■ Page text ■
▬▬▬▬▬▬▬▬▬▬

TRANSCRIPT
AK: Hello!
DM: Hi!
AK: Introduce yourself
DM: I’m Daragh, I’m half Irish - half Cambodian. I was born in Ireland but I spent a lot of my life living in Cambodia, also, a part of it, living in Ireland and a few other places as well.
AK: Thank you, do you have anything to add to that?
DM: My life has been very turbulent in terms of— we’ve never as a family settled down. Two years into my life, we moved to Scotland, that’s where my sister was born. Few years later that we moved to Cambodia; it was a lot of back and forth. So, for me, my childhood— it’s very hard to imagine the chronology of things because we moved around a lot. But, we always moved to the same place. We’ve always moved to Ireland and then back to Cambodia and we knew the same people, it’s just that there were gaps in knowing people. But, other than that, I think it was a privilege rather than something to regret or not have fond memories of.
AK: Fair, thank you Daragh! So, how was your first day in the United States?
DM: So, we moved to the United States in the winter of 2010-11.
AK: How old were you?
DM: At the time I was nine. And it was, it was a really big transition because I was moving from Cambodian suburb— a very small town at the time to the middle of Manhattan on the 30th floor of this building complex called Waterside Plaza and I was lucky that it was…I’ll tell more about this and I’ll go to my first day; it was Waterside Plaza as a transitionary period of living in New York was— scary and daunting and very nice at the same time. Because yes, it was the 30th floor and I’m afraid of heights so much that like, I was afraid to go close to my window for about couple few months living there. But then, as I gradually became accustomed to it, it was just fascinating to be— it felt like being on top of the world for this little ten-year-old boy.

▬▬▬▬▬▬▬▬▬▬

■ Extracted information ■
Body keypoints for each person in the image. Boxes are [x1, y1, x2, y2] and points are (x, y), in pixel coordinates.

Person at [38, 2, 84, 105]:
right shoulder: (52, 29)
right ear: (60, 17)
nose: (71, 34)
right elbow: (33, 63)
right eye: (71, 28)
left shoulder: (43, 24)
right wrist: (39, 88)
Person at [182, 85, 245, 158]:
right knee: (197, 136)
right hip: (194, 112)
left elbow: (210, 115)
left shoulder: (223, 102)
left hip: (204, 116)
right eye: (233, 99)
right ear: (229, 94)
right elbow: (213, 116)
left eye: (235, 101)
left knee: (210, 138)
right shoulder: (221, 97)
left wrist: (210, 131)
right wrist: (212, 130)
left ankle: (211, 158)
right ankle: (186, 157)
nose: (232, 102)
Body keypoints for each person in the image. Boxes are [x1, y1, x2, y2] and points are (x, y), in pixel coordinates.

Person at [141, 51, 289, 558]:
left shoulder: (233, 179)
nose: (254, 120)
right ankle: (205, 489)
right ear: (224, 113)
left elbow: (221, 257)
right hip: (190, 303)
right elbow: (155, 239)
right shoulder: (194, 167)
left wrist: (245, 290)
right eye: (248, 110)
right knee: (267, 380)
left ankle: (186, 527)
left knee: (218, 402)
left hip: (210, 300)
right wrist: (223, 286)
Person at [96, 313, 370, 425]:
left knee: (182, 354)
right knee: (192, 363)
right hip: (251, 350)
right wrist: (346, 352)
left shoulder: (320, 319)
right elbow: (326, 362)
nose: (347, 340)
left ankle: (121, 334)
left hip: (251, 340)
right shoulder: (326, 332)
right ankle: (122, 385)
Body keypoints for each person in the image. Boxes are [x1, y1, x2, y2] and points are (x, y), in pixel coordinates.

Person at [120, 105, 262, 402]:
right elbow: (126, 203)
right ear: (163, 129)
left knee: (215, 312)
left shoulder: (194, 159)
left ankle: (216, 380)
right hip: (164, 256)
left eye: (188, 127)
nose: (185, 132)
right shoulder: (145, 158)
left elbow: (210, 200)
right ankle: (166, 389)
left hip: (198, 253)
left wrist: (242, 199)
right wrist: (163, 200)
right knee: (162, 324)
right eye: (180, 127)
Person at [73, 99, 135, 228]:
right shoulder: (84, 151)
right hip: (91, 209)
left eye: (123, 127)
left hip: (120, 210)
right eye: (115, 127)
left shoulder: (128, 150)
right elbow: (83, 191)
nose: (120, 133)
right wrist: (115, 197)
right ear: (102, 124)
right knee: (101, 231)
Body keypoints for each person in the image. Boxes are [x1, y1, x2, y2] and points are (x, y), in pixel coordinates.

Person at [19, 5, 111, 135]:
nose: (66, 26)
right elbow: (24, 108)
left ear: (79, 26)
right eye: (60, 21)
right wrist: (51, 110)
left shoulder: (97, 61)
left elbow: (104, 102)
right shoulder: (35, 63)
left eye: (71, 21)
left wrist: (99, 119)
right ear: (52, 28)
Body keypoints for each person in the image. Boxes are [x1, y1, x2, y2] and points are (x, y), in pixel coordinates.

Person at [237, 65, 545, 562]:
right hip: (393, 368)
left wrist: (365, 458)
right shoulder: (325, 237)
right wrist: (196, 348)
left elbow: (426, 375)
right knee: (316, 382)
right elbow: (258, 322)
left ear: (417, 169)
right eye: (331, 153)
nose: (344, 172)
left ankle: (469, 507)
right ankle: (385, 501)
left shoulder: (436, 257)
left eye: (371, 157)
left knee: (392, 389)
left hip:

▬▬▬▬▬▬▬▬▬▬

■ Problem statement ■
Transcribe the interview transcript word for word, from "AK: Thank you, do" through "fond memories of.".

■ Finished task ■
AK: Thank you, do you have anything to add to that?
DM: My life has been very turbulent in terms of— we’ve never as a family settled down. Two years into my life, we moved to Scotland, that’s where my sister was born. Few years later that we moved to Cambodia; it was a lot of back and forth. So, for me, my childhood— it’s very hard to imagine the chronology of things because we moved around a lot. But, we always moved to the same place. We’ve always moved to Ireland and then back to Cambodia and we knew the same people, it’s just that there were gaps in knowing people. But, other than that, I think it was a privilege rather than something to regret or not have fond memories of.